Und noch ein junger Neuer macht Lust auf die kommende Saison. Der Schweizer Jonas Schelker soll die Lücke auf der Spielmacherposition schließen, auf der in der vergangenen Saison Magnus Fredriksen einfach zu viele Überstunden leisten musste. Der 23-Jährige kam von den Kadetten Schaffhausen nach Mittelhessen. Und freut sich erstmal: »Das ich mit meinem Landsmann Lenny Rubin jetzt in einer Mannschaft spielen kann, ist natürlich ein Traum.« Und fügt mit einem breiten Grinsen hinzu: »Lenny kann man hier vieles erklären und das vor allem auf Switzerdütsch.«
Auch Schelker hat den Schalk im Nacken. Ähnlich wie Becher. Da trifft es sich gut, dass die beiden Talente nahe beieinander in der Wetzlarer Altstadt wohnen. Auf Wohnungssuche wiederum ist ein Altbekannter in den Reihen der Grün-Weißen. Vladan Lipovina, der einst seine Auslandskarriere an der Lahn startete, ist nach mehrere Stationen wie den Rhein-Neckar Löwen oder Balingen-Weilstetten nun wieder ins grün-weiße Trikot geschlüpft. Und aus dem einstigen Wunderknaben ist nun ein Familienvater geworden.
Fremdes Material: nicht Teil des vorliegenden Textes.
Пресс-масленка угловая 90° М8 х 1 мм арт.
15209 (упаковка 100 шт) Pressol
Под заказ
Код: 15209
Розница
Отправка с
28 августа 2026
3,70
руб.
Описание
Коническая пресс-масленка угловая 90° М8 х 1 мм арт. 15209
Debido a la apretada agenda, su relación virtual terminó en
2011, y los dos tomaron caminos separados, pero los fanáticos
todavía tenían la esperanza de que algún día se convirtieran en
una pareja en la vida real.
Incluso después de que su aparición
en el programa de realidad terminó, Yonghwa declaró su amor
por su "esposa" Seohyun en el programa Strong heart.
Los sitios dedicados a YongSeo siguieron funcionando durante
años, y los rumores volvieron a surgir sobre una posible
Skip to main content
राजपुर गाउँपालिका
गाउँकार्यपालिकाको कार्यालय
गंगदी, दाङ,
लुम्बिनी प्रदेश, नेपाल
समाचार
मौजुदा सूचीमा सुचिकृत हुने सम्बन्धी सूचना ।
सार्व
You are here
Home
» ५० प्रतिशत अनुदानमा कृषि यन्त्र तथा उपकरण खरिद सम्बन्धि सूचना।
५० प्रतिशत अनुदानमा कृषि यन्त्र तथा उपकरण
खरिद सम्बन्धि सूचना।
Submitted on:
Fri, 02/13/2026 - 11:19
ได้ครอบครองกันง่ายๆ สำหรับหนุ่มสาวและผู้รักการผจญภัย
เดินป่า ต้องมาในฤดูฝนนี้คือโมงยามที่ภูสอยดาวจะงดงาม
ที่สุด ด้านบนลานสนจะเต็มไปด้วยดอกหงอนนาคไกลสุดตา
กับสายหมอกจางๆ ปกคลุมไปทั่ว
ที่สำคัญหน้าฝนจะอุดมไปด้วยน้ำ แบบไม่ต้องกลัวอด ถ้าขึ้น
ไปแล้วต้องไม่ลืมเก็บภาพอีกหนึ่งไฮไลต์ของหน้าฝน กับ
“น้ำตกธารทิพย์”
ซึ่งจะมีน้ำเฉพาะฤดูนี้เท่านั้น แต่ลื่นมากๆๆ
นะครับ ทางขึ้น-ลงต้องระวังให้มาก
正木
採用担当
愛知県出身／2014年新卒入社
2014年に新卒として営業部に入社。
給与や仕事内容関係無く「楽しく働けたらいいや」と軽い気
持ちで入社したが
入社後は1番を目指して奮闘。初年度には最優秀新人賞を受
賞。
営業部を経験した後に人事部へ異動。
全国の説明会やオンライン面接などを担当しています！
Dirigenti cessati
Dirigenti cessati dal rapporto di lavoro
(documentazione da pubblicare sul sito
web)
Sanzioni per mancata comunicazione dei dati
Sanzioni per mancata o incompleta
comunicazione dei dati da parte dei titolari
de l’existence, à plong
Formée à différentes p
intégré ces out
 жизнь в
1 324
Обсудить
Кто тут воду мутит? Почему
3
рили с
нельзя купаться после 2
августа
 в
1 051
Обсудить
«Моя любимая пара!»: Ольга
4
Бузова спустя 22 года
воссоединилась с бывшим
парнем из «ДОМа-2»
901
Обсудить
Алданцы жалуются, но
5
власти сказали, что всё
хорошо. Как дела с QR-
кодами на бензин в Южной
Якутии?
Noch weilen seine Frau und der zehnmonatige Sohn in der Heimat in Montenegro, aber sobald der Rückraumhüne eine entsprechende Wohnung gefunden hat, soll die Familie nachkommen. Wie er sich bei seiner Rückkehr fühlt? »Früher«, so sagt er, »war ich hier fast der Jüngste und jetzt bin ich in dieser Mannschaft fast schon ein alter Mann.« Aber genau diese alten Männer können die jungen Wilden aus der Domstadt gut gebrauchen. Erfahrung hat noch nie geschadet.
»Die Mannschaft«, schildert Lipovina sein erstes Empfinden, »sieht gut aus. Es gibt viele Talente. Wir sind auf allen Positionen gut besetzt. Aber man weiß natürlich gerade in Corona-Zeiten auch nie, wie eine Saison dann wirklich läuft.« Wie eine Saison wirklich läuft, ob sich der grandiose siebte Platz der vergangenen Runde wiederholen lässt, das kann tatsächlich keiner wissen.
Damit aber nichts dem Zufall überlassen bleibt, werden an diesem Mittwochvormittag alle wichtigen körperlichen Werte ermittelt. Alles medizinisch Mögliche soll versucht werden, um schweren Verletzungen vorzubeugen. Und später stehen sogar noch Zahnuntersuchungen an, um etwaige Infektionsherde frühzeitig aufzuspüren.
Nichts, aber auch gar nichts soll Zufall sein. Nur der vermaldeite Corona-Virus lässt sich nicht planen. Und so steht zu befürchten, dass die HSG am Samstag ohne Cheftrainer Matschke ins Trainingslager reist. Alleine dieser Gedanke trübt die ansonsten prächtige Aufbruchstimmung an diesem Tag in Dutenhofen.